**Available data**.
*****

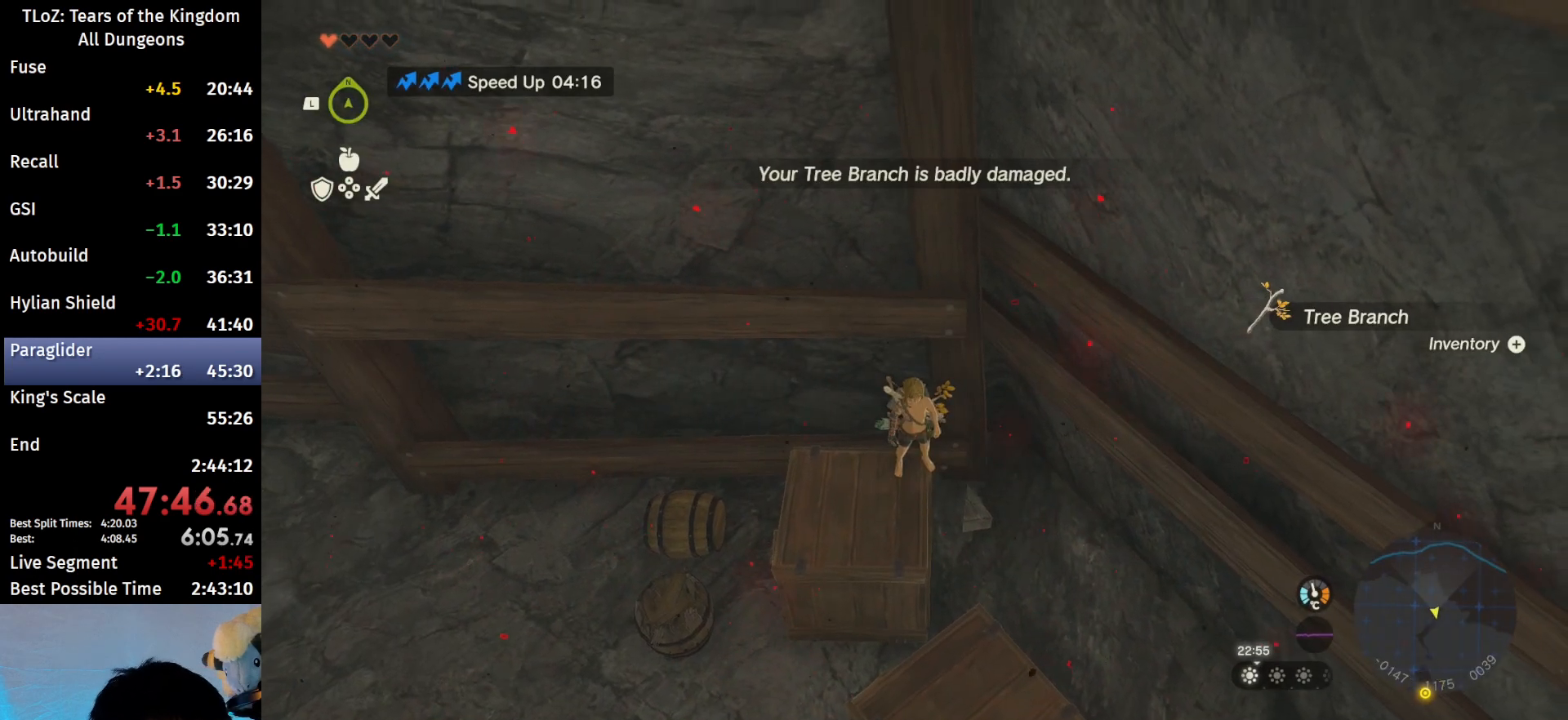
{"buttons": [], "left_stick": "center", "right_stick": "center", "events": [[33, "START", "up"]]}
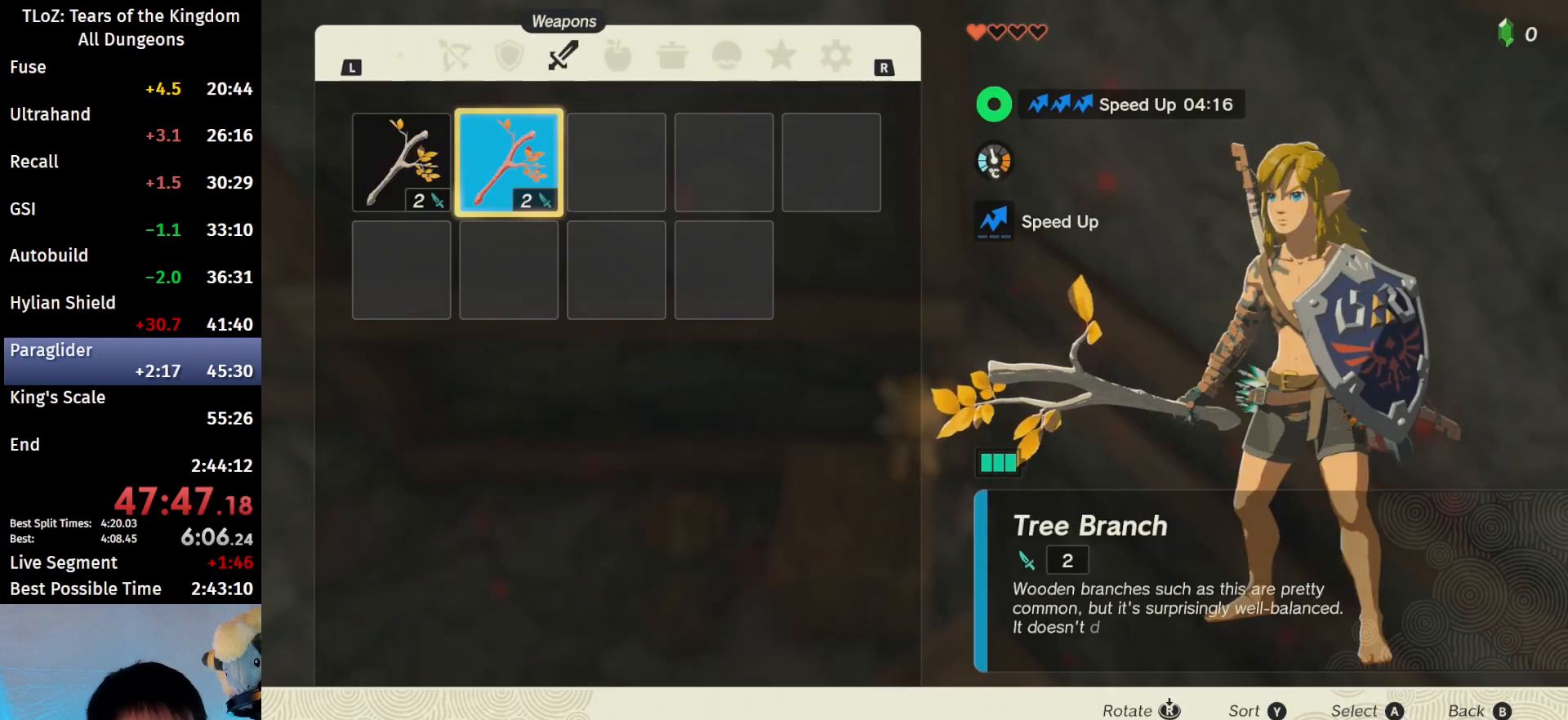
{"buttons": ["R1"], "left_stick": "center", "right_stick": "center", "events": [[200, "R1", "down"]]}
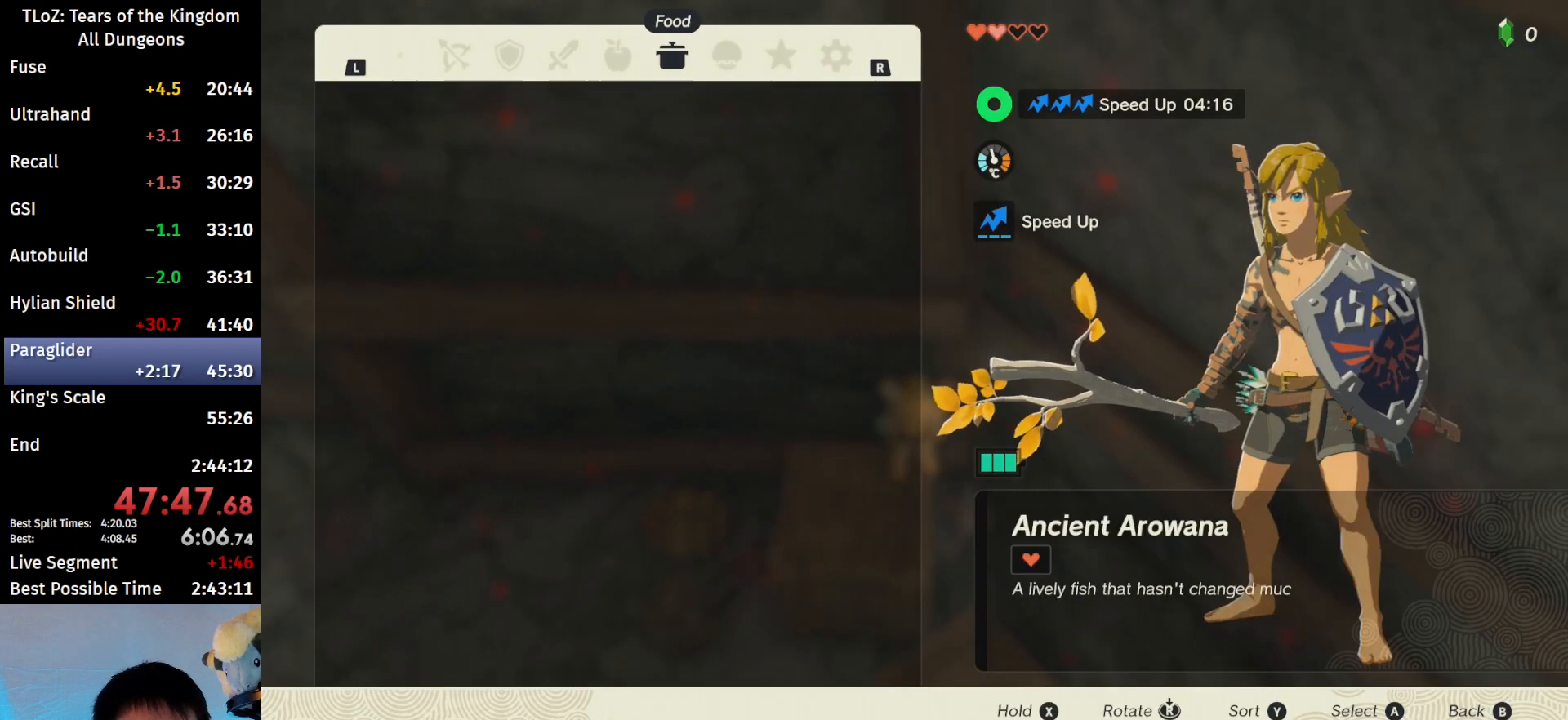
{"buttons": ["R1"], "left_stick": "center", "right_stick": "center", "events": []}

*****

**What to produce**.
Repeat the material above precisely as it appears, omitting the images it contains.

**Problem solution**.
{"buttons": [], "left_stick": "center", "right_stick": "center", "events": [[33, "START", "up"]]}
{"buttons": ["R1"], "left_stick": "center", "right_stick": "center", "events": [[200, "R1", "down"]]}
{"buttons": ["R1"], "left_stick": "center", "right_stick": "center", "events": []}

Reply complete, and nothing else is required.